[WORK REQUIRED] Count the lines below that contain the word "Einstellungen", and report only that number.

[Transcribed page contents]
Segment Open

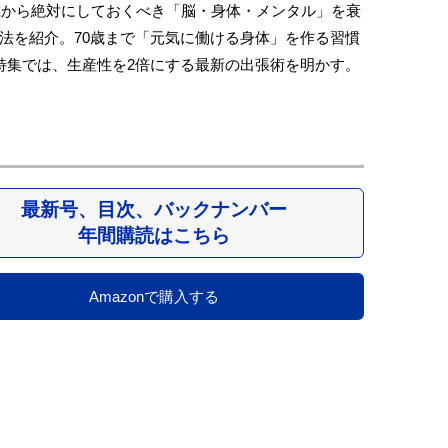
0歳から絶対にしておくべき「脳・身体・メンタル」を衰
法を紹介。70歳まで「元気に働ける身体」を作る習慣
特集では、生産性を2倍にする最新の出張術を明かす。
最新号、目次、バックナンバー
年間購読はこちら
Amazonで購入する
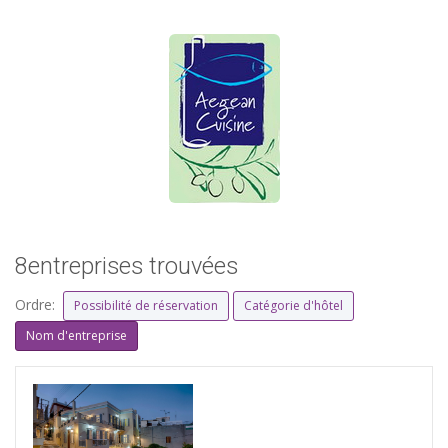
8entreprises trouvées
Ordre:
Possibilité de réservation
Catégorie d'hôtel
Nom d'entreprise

Segment Closed
Segment Open

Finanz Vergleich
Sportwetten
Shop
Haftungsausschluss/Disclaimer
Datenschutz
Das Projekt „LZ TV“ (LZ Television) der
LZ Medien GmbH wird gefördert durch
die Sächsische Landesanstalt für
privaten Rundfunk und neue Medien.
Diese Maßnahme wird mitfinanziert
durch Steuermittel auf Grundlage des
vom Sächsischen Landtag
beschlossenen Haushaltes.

Segment Closed
Segment Open

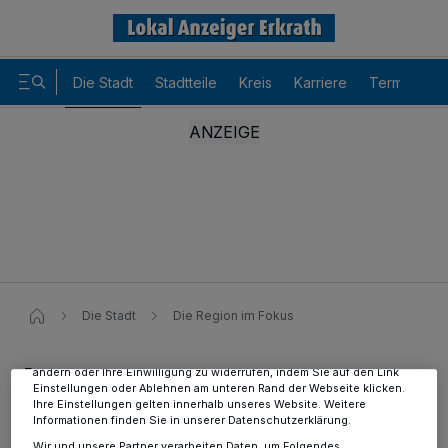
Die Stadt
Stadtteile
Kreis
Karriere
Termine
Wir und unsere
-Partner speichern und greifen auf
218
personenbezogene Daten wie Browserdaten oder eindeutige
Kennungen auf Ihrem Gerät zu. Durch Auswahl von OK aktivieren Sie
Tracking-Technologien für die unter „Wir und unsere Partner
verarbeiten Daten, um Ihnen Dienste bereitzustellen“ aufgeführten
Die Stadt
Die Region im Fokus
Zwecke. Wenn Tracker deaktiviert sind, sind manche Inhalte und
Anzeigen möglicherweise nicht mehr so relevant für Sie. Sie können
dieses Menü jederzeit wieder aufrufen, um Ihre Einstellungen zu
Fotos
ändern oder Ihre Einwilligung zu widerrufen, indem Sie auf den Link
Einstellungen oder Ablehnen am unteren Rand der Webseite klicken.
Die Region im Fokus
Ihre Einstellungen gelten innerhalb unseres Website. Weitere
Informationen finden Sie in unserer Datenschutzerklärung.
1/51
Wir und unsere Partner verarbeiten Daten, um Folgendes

Segment Closed

[EXPECTED ANSWER] 3